Vint Cerf sinks to new depths of dishonesty and manipulation by
using - and abusing - the format of the IETF RFC draft for making
demagogic personal speeches to spread ISOC lies:


> Informational Comment
> Vint Cerf
> Internet Draft
> Internet Society
> Document: draft-isoc-internet-for-everyone-00.txt
> April 1999
> Category: Informational
> 
> The Internet is for Everyone
> 
> Status of this Memo
> 
> This document is an Internet-Draft and is in full conformance with
> all provisions of Section 10 of RFC2026 [1]. Internet-Drafts are
> working documents of the Internet Engineering Task Force (IETF), its
> areas, and its working groups. Note that other groups may also
> distribute working documents as Internet-Drafts. Internet-Drafts are
> draft documents valid for a maximum of six months and may be
> updated, replaced, or obsoleted by other documents at any time. It
> is inappropriate to use Internet-Drafts as reference material or to
> cite them other than as "work in progress."
> 
> The list of current Internet-Drafts can be accessed at
> http://www.ietf.org/ietf/1id-abstracts.txt
> 
> The list of Internet-Draft Shadow Directories can be accessed at
> http://www.ietf.org/shadow.html.
> 
> 1. Abstract
> 
> The Internet really is for everyone. However, it will only be such
> if we make it so.
> 
> 2. The Internet is for everyone
> 
> The Internet is for everyone!
> 
> How easy to say -  how hard to achieve!
> 
> Where are we in achieving this noble objective?

Nowhere, Mr.
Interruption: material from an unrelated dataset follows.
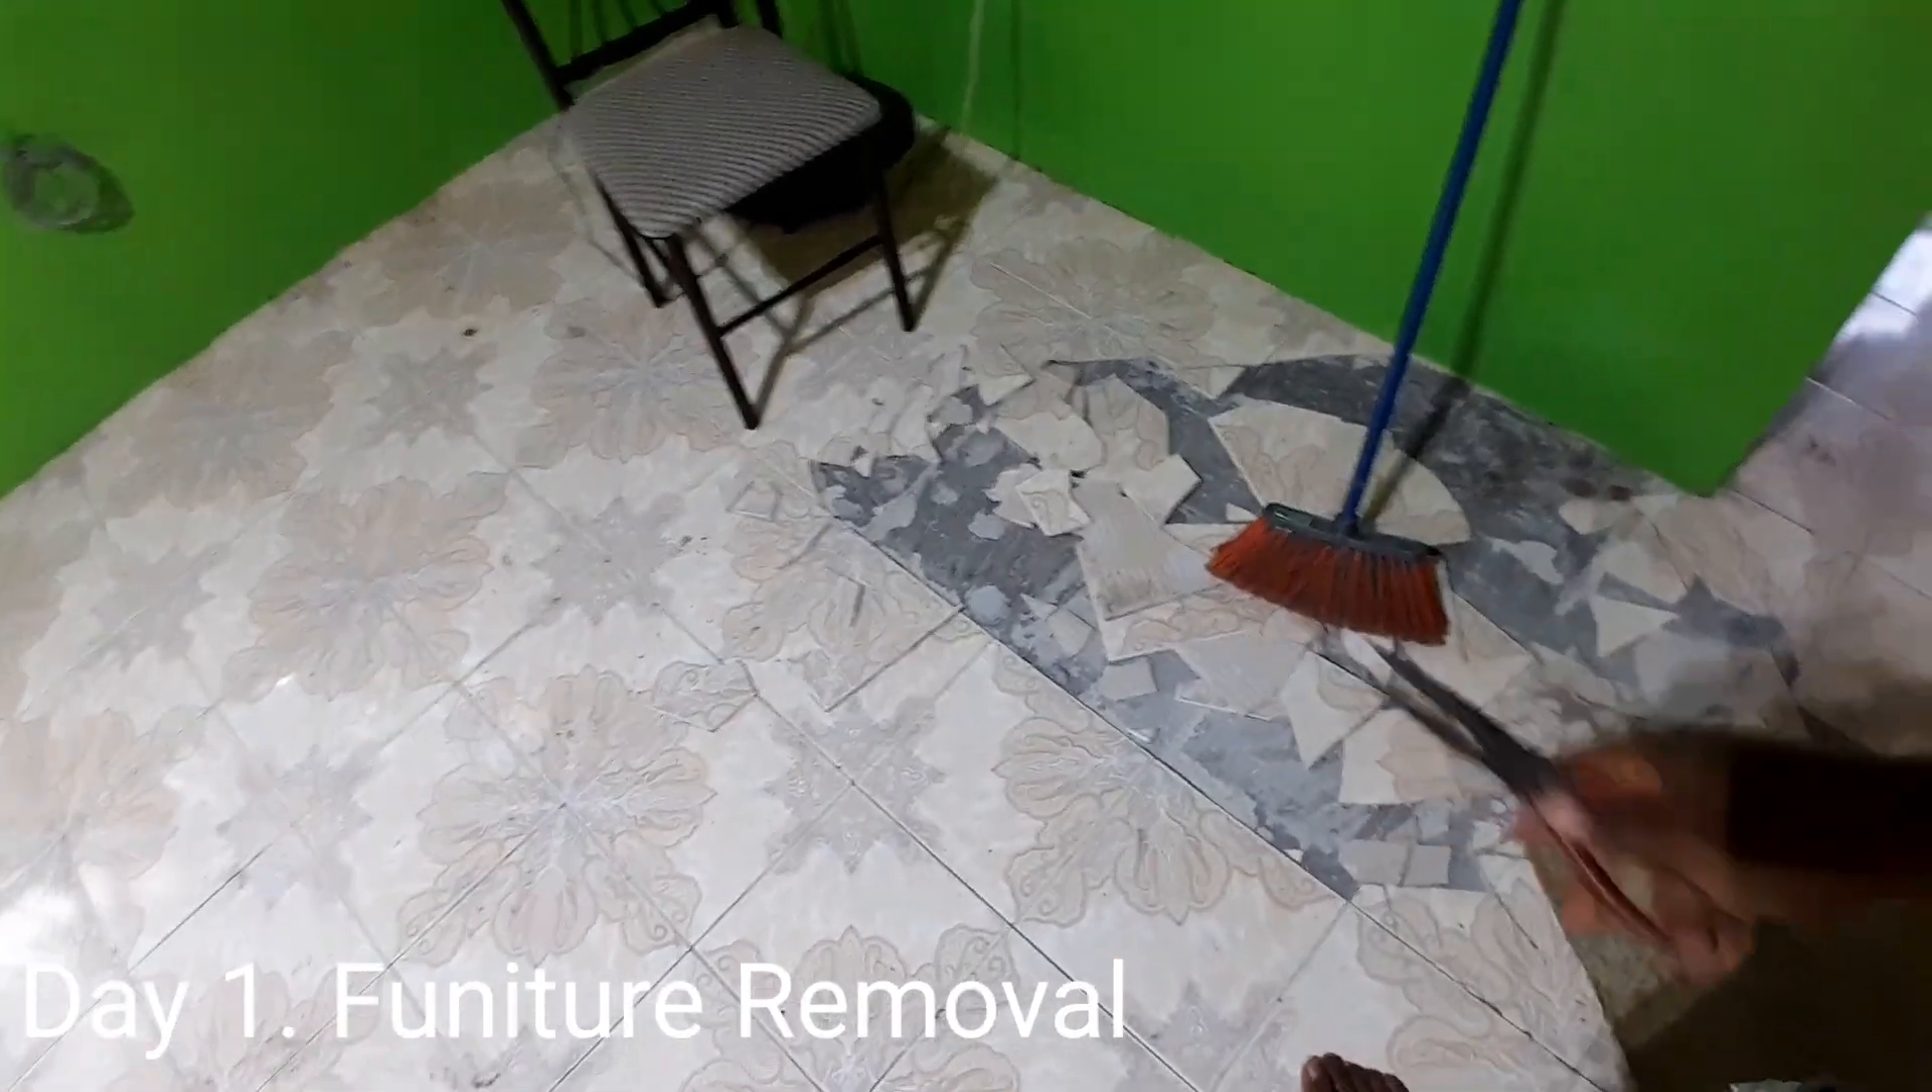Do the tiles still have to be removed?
Yes.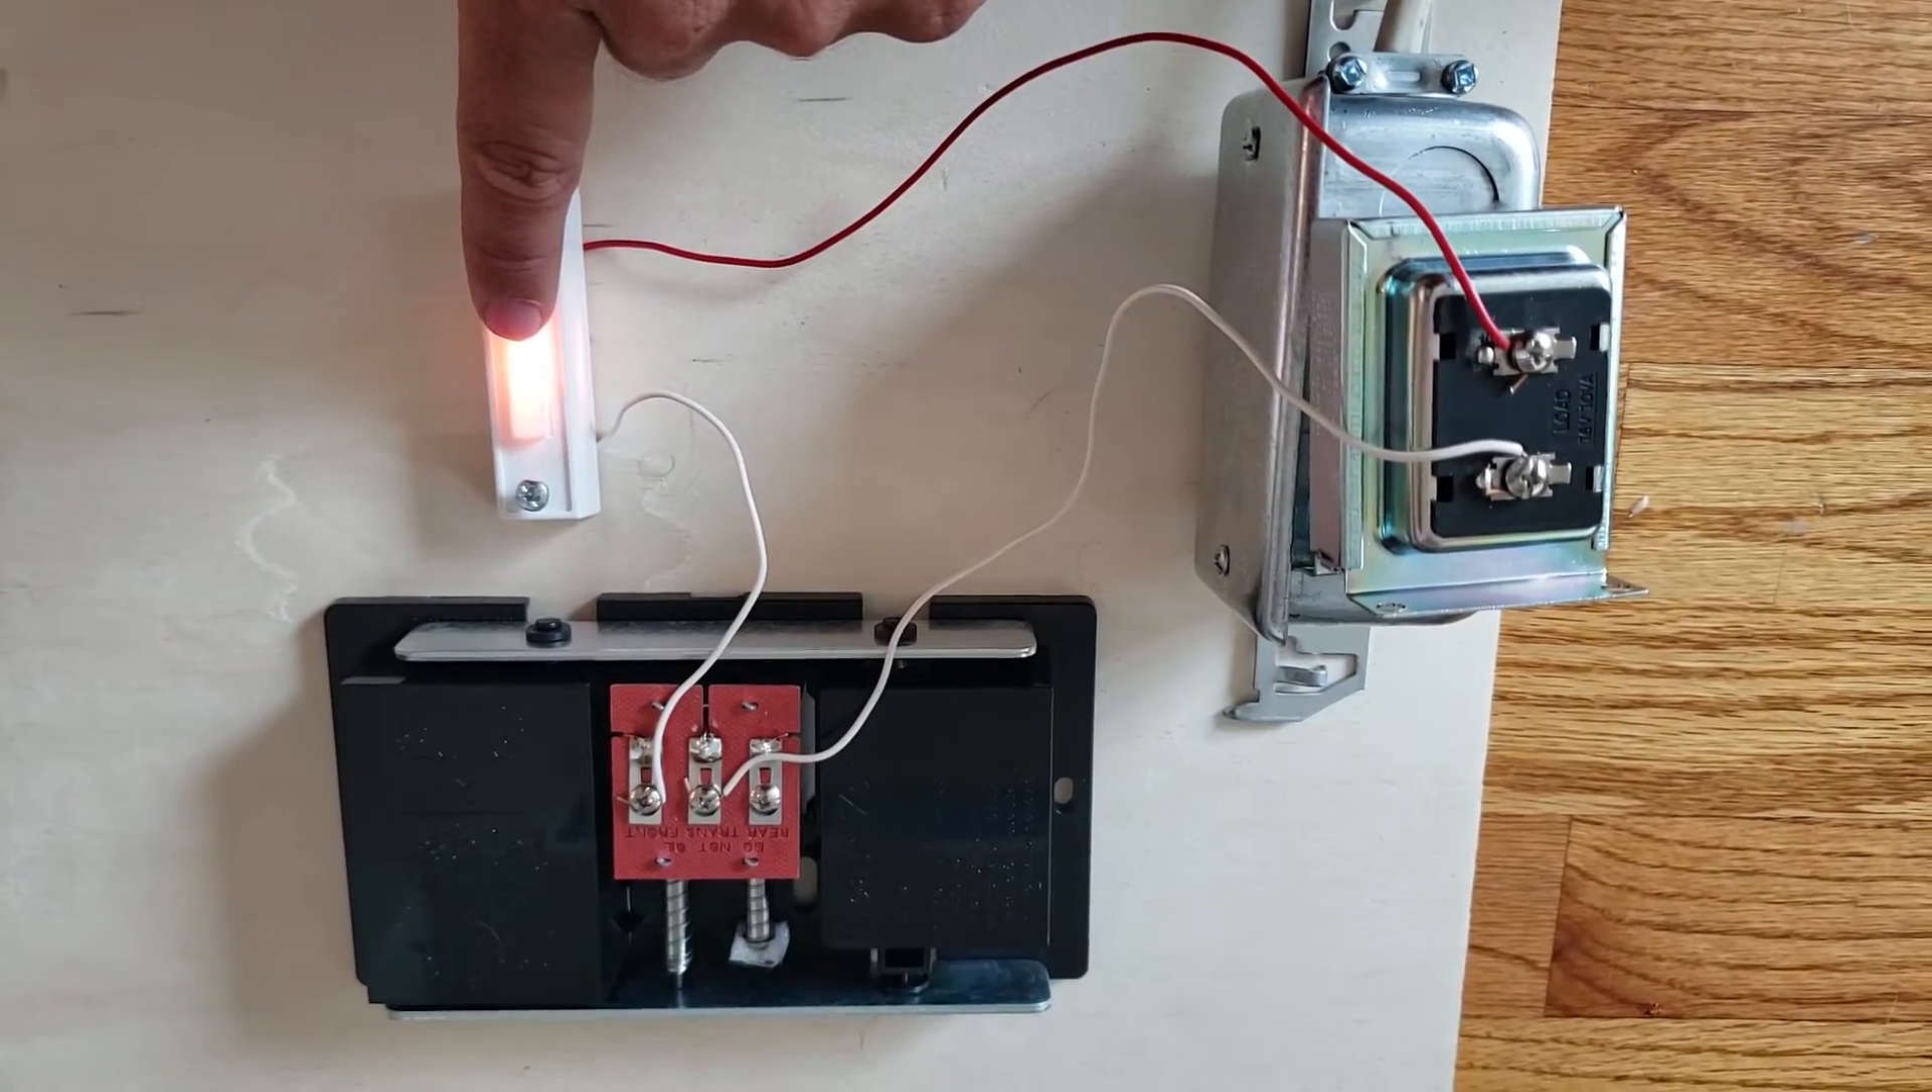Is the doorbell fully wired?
Yes.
Cerf, so long as you and ISOC continue to trick people
into thinking that you have the interests of everyone at heart, when
the truth is that you're only interested in yourself and your
buddies on the ISOC board.

> The Internet can facilitate democratic practices in unexpected ways.
> Did you know that proxy voting for stock shareholders is now
> commonly supported on the Internet?

So why didn't you let the ISOC members in Latin America and
elsewhere who were unable to vote, because you didn't send them
ballots, vote via the Internet for their candidates?
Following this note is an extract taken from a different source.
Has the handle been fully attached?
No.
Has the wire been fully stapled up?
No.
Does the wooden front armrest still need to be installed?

> The Internet is becoming the repository of all we have accomplished
> as a society. It is becoming a kind of disorganized Boswell of the
> human spirit. Be thoughtful in what you commit to email, news
> groups, and other media - it may well turn up in a web search some
> day.

You should have thought of that before you sent this paean to your
own godliness, cloaked as an Internet draft. The future web
searchers will have a good laugh.

> The Internet is moving off the planet! Already, interplanetary
> Internet is part of the NASA Mars mission program now underway at
> the Jet Propulsion Laboratory. By 2008 we should have a well-
> functioning Earth-Mars network that serves as a nascent backbone of
> an interplanetary system of Internets - InterPlaNet is a network of
> Internets! Ultimately, we will have interplanetary Internet relays
> in polar solar orbit so that they can see most of the planets and
> their interplanetary gateways for most if not all of the time.

ISOC, government of the Universe! Vint Cerf, ruler of space!
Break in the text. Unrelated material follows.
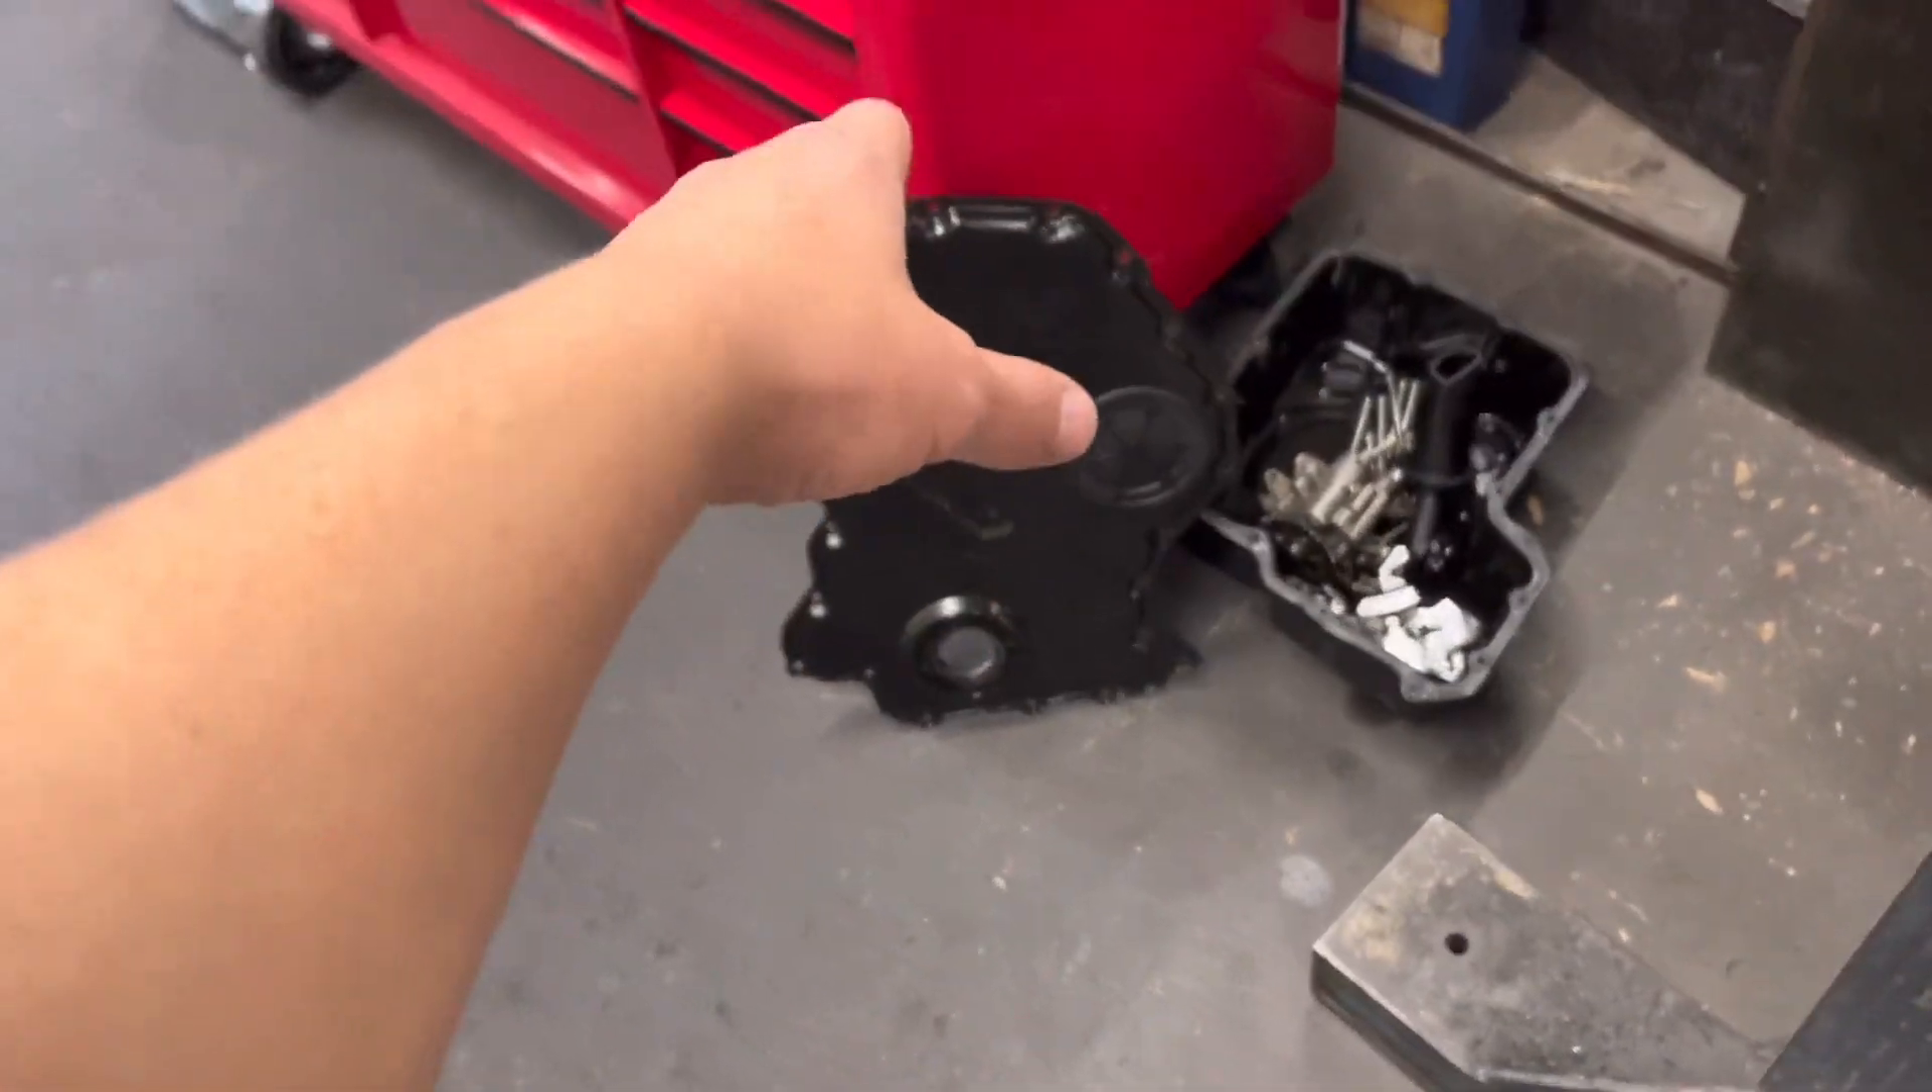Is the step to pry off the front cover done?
Yes.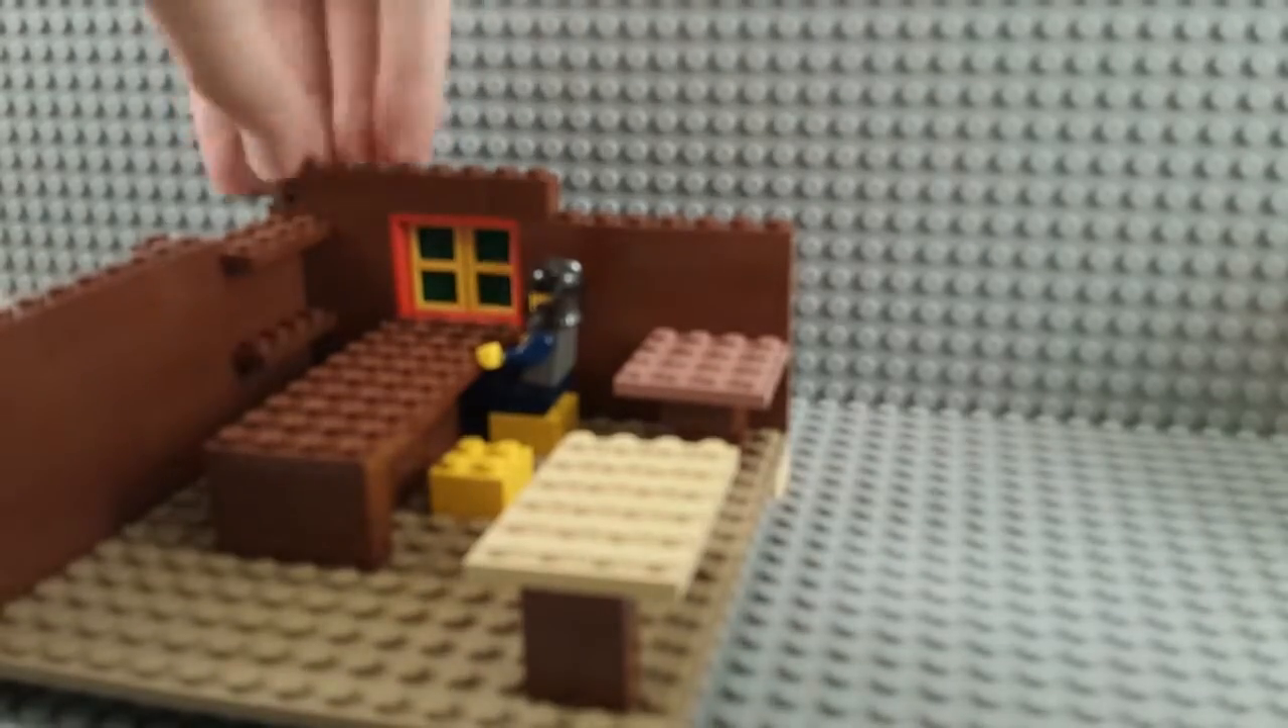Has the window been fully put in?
Yes.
> The Internet is for everyone - but it won't be if it isn't
> affordable by all that wish to partake of its services, so we must
> dedicate ourselves to making Internet as affordable as other
> infrastructure so critical to our well being.

You unmitigated hypocrite. You say this, when you and your fake
organization are supporting CORE, the INTA, the ITU, and ICANN
regulation?

> The Internet is for everyone, - but it won't be if Governments
> restrict access to it

No government restriction. Only regulation and restriction by ISOC.

> so we must dedicate ourselves to keeping the
> network unrestricted, unfettered and unregulated. We must have the
> freedom to speak and the freedom to hear.

Who is this "we", Mr. Cerf? You and Don Heath?

> Let us dedicate ourselves to the support of the Internet
> Architecture Board, the Internet Engineering Steering Group, the
> Internet Research Task Force and the Internet Engineering Task Force
> as they drive us forward into an unbounded future.

Unbounded, that is, except by the draconian, anti-user regulation of
ICANN and the U.S. Department of Commerce.

> Let us dedicate ourselves to the creation of a
> global legal framework in which laws work across national boundaries
> to reinforce the upward spiral of value that Internet is capable of
> creating.

And make ISOC rich, by creating a world government that puts money
into ISOC's coffers via the ISOC-controlled ICANN regulator.